The thing to remember, though, is that it isn’t Glenn or those who question the administration who are out of line or straying from their principles. It is me. This kind of reminds me of that ass in Orange County who emailed the blatantly racist Obama pictures to every one, and when caught, immediately started screaming “I’m not a racist! Everyone knows I’m not a racist! Ask all of my former black friends!” We’re in some bizarro world where being called and labeled a racist is somehow worse than, you know, being a racist and sending racist emails.

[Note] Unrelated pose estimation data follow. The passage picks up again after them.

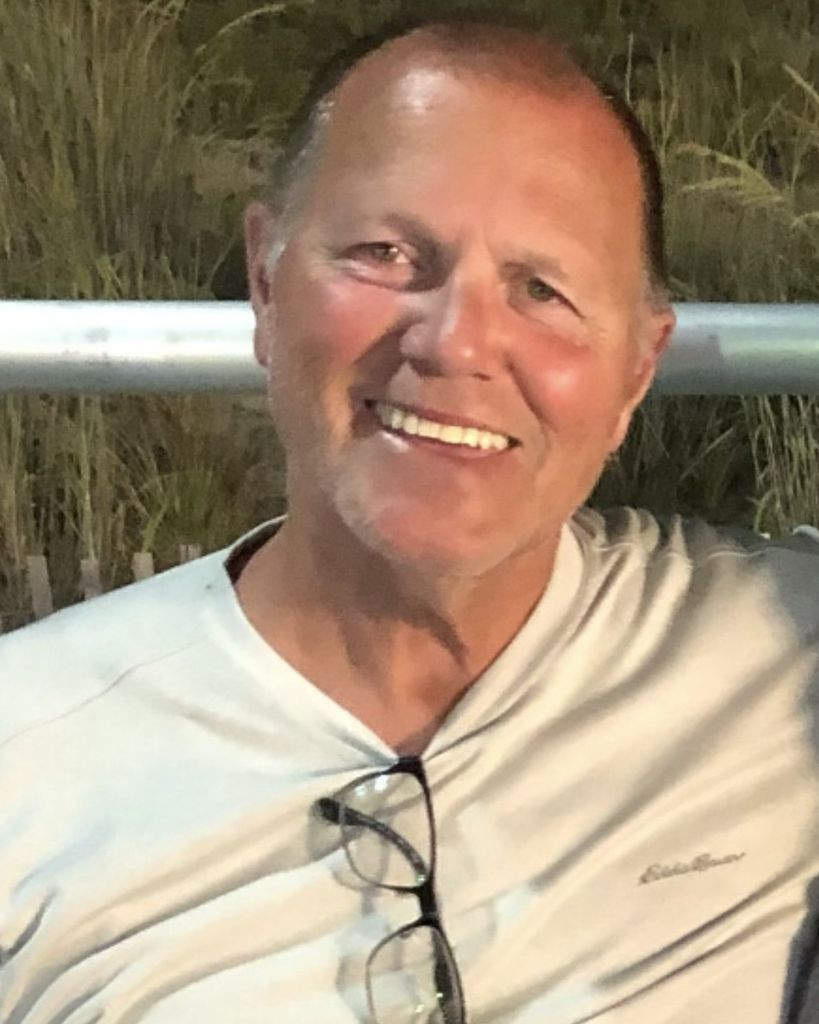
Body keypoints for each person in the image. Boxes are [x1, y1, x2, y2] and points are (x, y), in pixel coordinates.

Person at [1, 14, 818, 1024]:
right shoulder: (27, 763)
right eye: (386, 254)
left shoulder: (778, 653)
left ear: (635, 371)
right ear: (265, 279)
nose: (456, 343)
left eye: (543, 290)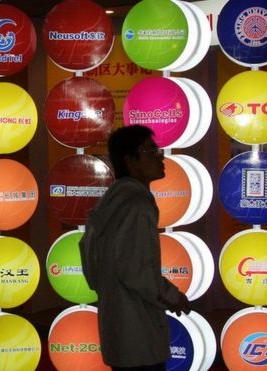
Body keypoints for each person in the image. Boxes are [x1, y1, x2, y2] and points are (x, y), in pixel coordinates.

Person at [79, 125, 190, 370]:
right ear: (130, 161)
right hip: (139, 331)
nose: (160, 157)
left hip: (116, 326)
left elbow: (89, 261)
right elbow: (135, 269)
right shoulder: (138, 204)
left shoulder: (109, 202)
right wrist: (172, 296)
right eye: (151, 150)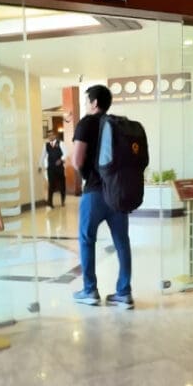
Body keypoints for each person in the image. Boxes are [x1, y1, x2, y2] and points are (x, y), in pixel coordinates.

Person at [69, 85, 133, 309]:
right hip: (117, 194)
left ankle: (90, 291)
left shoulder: (86, 123)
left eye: (87, 100)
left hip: (94, 193)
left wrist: (86, 171)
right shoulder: (117, 124)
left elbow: (77, 160)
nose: (86, 104)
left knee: (87, 240)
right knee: (122, 242)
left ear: (95, 102)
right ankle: (124, 293)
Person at [38, 130, 66, 208]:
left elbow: (66, 153)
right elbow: (42, 156)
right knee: (51, 185)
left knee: (62, 185)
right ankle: (50, 202)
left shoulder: (61, 143)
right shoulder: (46, 145)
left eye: (51, 135)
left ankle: (63, 201)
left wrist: (61, 160)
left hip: (60, 168)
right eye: (49, 135)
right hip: (51, 168)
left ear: (55, 135)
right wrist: (40, 165)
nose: (50, 137)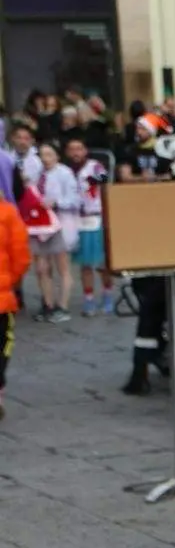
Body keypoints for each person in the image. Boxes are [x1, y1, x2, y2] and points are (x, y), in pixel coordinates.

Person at [65, 138, 114, 316]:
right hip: (77, 220)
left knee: (102, 262)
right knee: (85, 264)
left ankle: (108, 295)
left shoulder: (94, 166)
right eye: (72, 149)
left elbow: (105, 179)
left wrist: (90, 182)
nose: (76, 152)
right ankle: (89, 299)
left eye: (79, 148)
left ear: (85, 151)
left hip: (96, 218)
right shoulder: (65, 170)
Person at [34, 143, 77, 322]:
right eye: (42, 155)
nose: (45, 159)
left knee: (62, 267)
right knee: (42, 268)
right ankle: (48, 304)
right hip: (42, 226)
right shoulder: (38, 174)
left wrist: (56, 203)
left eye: (49, 154)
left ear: (57, 156)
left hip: (60, 223)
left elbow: (74, 199)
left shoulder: (65, 173)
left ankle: (63, 306)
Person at [0, 173, 31, 418]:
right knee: (2, 346)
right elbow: (20, 255)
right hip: (2, 298)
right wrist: (9, 281)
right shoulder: (8, 213)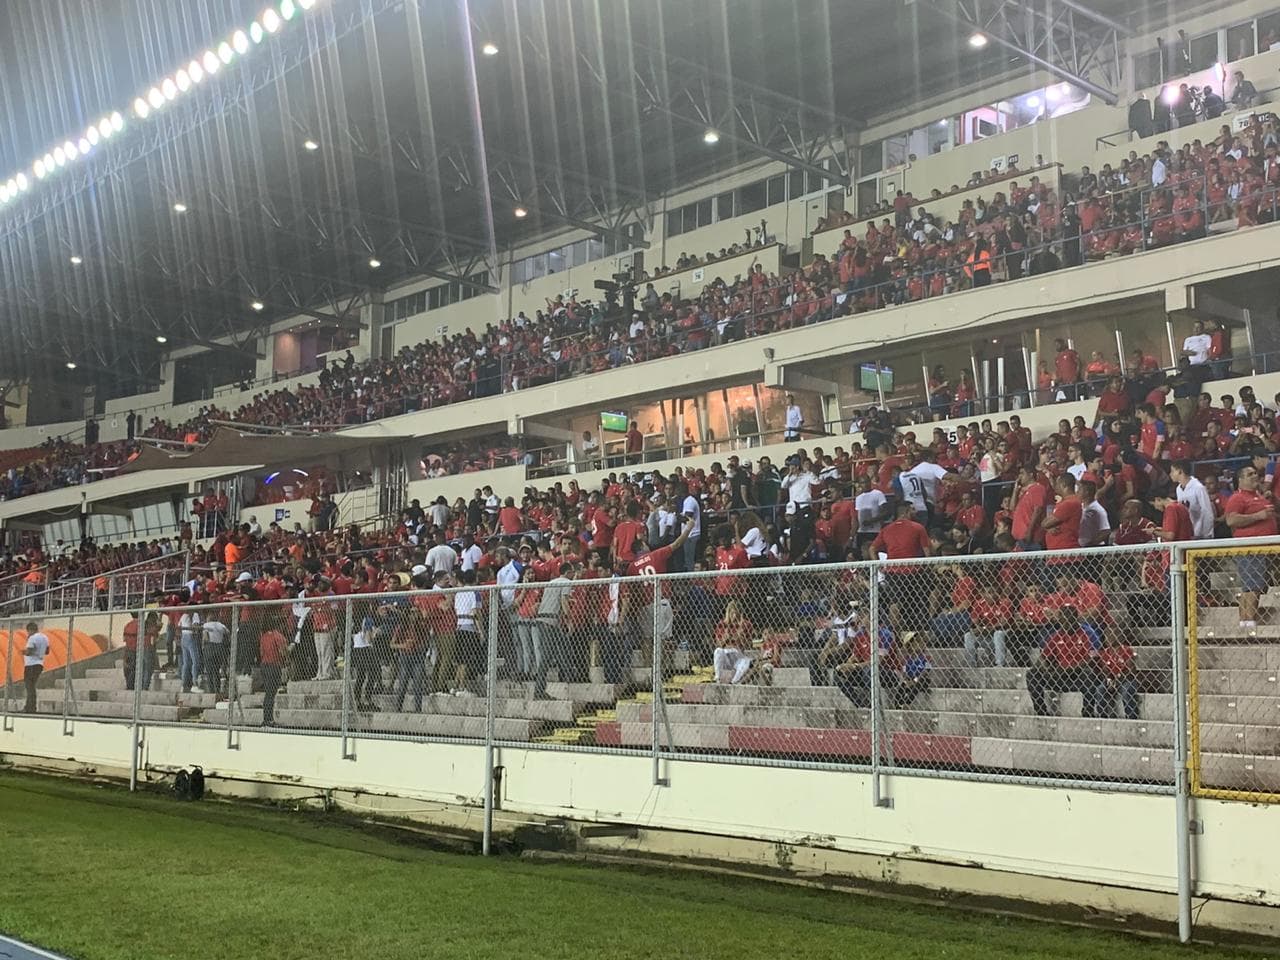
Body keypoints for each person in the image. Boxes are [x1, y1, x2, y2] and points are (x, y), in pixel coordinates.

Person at [1224, 465, 1278, 630]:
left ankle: (1246, 623)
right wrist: (1258, 516)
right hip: (1250, 548)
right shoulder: (1237, 498)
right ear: (1240, 480)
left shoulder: (1259, 496)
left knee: (1253, 585)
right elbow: (1231, 521)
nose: (1255, 475)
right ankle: (1248, 623)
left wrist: (1272, 500)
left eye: (1255, 473)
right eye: (1250, 474)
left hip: (1264, 549)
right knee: (1252, 586)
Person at [1026, 605, 1099, 717]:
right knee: (1032, 674)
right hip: (1059, 675)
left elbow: (1092, 658)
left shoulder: (1088, 633)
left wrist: (1072, 669)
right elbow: (1042, 657)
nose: (1066, 624)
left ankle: (1087, 710)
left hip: (1078, 675)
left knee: (1089, 673)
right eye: (1063, 620)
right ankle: (1041, 710)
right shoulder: (1057, 635)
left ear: (1076, 619)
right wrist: (1047, 669)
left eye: (1069, 620)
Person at [1095, 631, 1139, 720]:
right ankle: (1102, 716)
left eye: (1112, 635)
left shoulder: (1126, 650)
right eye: (1107, 635)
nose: (1109, 638)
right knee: (1100, 690)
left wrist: (1118, 680)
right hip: (1113, 679)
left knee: (1125, 691)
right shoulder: (1105, 652)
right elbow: (1105, 670)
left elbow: (1131, 671)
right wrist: (1109, 679)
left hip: (1126, 679)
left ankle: (1131, 716)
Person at [1169, 459, 1214, 539]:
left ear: (1180, 471)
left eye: (1172, 471)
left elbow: (1207, 512)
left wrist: (1206, 534)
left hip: (1201, 534)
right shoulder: (1178, 489)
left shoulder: (1198, 487)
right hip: (1188, 533)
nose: (1170, 474)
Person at [258, 614, 288, 726]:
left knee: (268, 693)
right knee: (271, 693)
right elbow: (283, 651)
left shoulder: (264, 636)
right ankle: (268, 719)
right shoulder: (277, 636)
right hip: (274, 665)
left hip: (264, 665)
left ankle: (267, 718)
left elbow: (261, 652)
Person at [21, 621, 48, 713]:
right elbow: (47, 651)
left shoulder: (32, 638)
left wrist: (23, 652)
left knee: (29, 687)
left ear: (30, 630)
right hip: (39, 664)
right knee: (32, 686)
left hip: (31, 665)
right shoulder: (45, 637)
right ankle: (31, 706)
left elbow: (29, 652)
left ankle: (30, 707)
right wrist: (39, 652)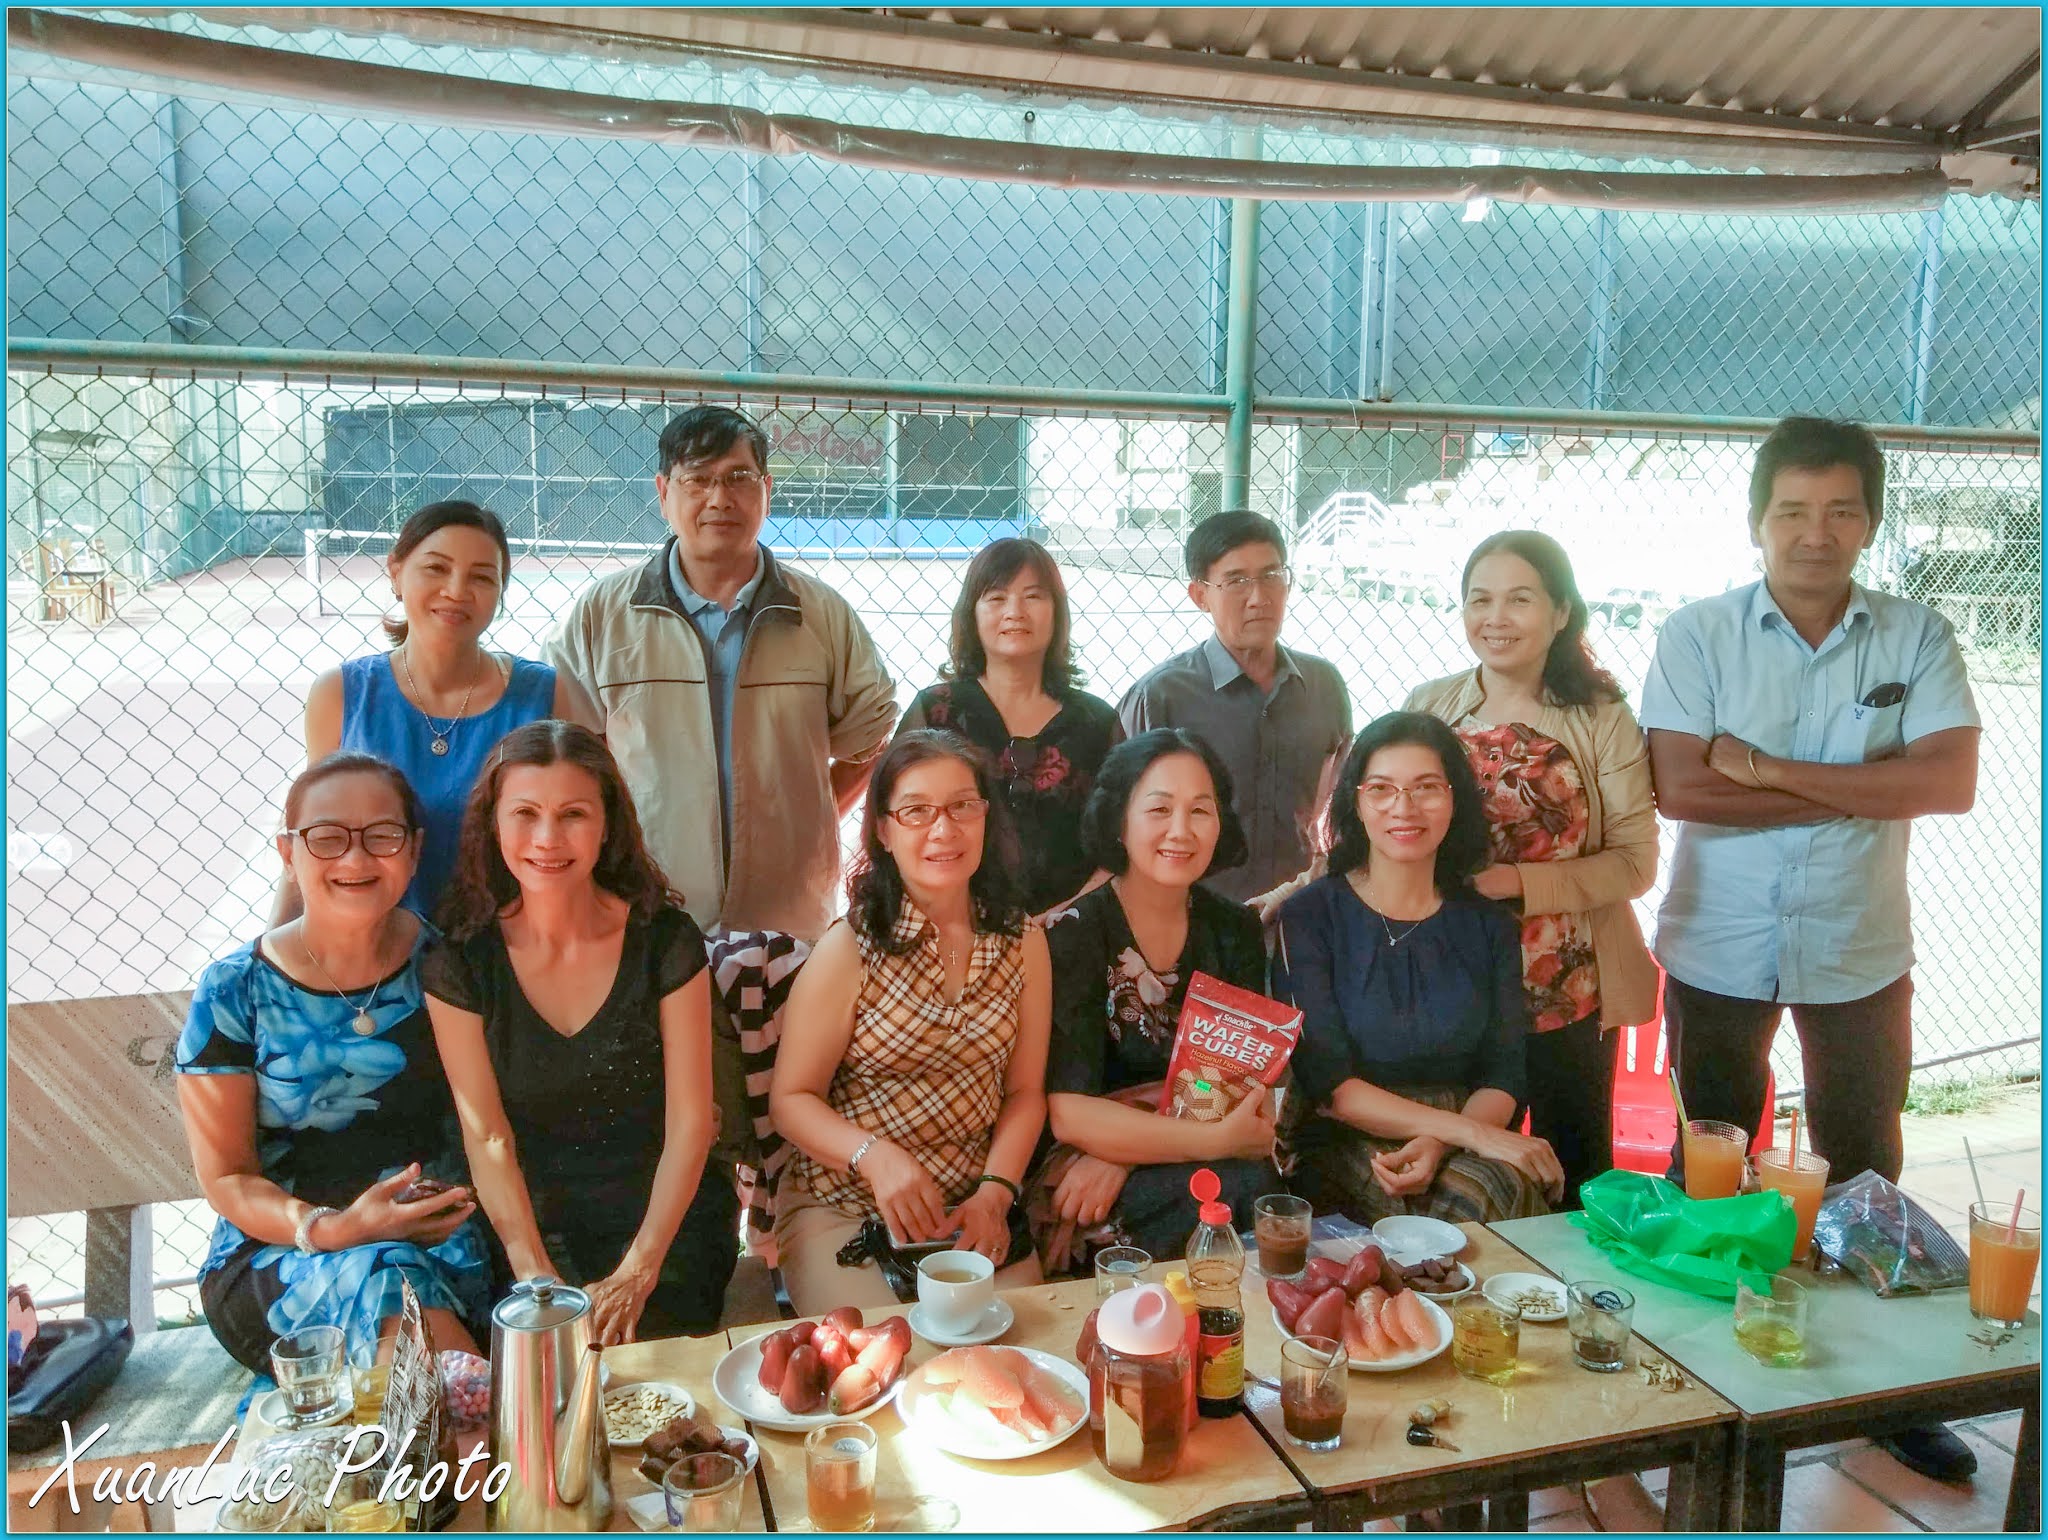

People are more worked up about the fact that someone might be calling them a hypocrite than looking at the monster in the mirror who may be acting hypocritically in regards to Osama. I know I’m being a hypocrite, and like Jonathon Capehart, I am ok with it in this case. I’ll promise to do a better job sticking to my principles and caring about the law when it comes to someone who hasn’t murdered thousands of people. I swear.
Hitting Unsubscribe
Yesterday Rush Limbaugh issued an obviously sarcastic rant about the killing of bin Laden. Andrew Sullivan’s reaction was that Limbaugh was “going out of his way to celebrate Obama’s singular role”. Even after his readers alerted him that Limbaugh was being sarcastic, Sully added:
Some readers seem to think Limbaugh is being sarcastic. I didn’t.
After it dawns on him that Limbaugh wasn’t serious, and about the time that Media Matters posted the clip embedded above where Rush points and laughs at a Hill item that says essentially the same thing as Sully did, he posts a “world may be flat, opinions differ” item about what Limbaugh said. Finally, seven hours after it was obvious to anyone who listened to the three minutes excerpted above, he begrudgingly admits that “It’s become pretty clear it was sarcasm.”
Because this happened so quickly, the only difference between it and the lengthy Ryan fiasco was that Sullivan didn’t have time to shower his critics with Moore awards for being insufficiently respectful while pointing out the bloody obvious.
I can stomach wrongheaded analysis, different political views, bad musical taste and a whole host of other annoyances if the blog I’m reading at least gets the facts right. Sullivan is wrong on the facts far too much of the time to be trusted on anything, and when he’s wrong, he commits the even worse sin of being unable to issue a speedy and complete correction. I’ve subscribed to his blog for years, but I hit unsubscribe this morning with very little regret and a fair amount of relief.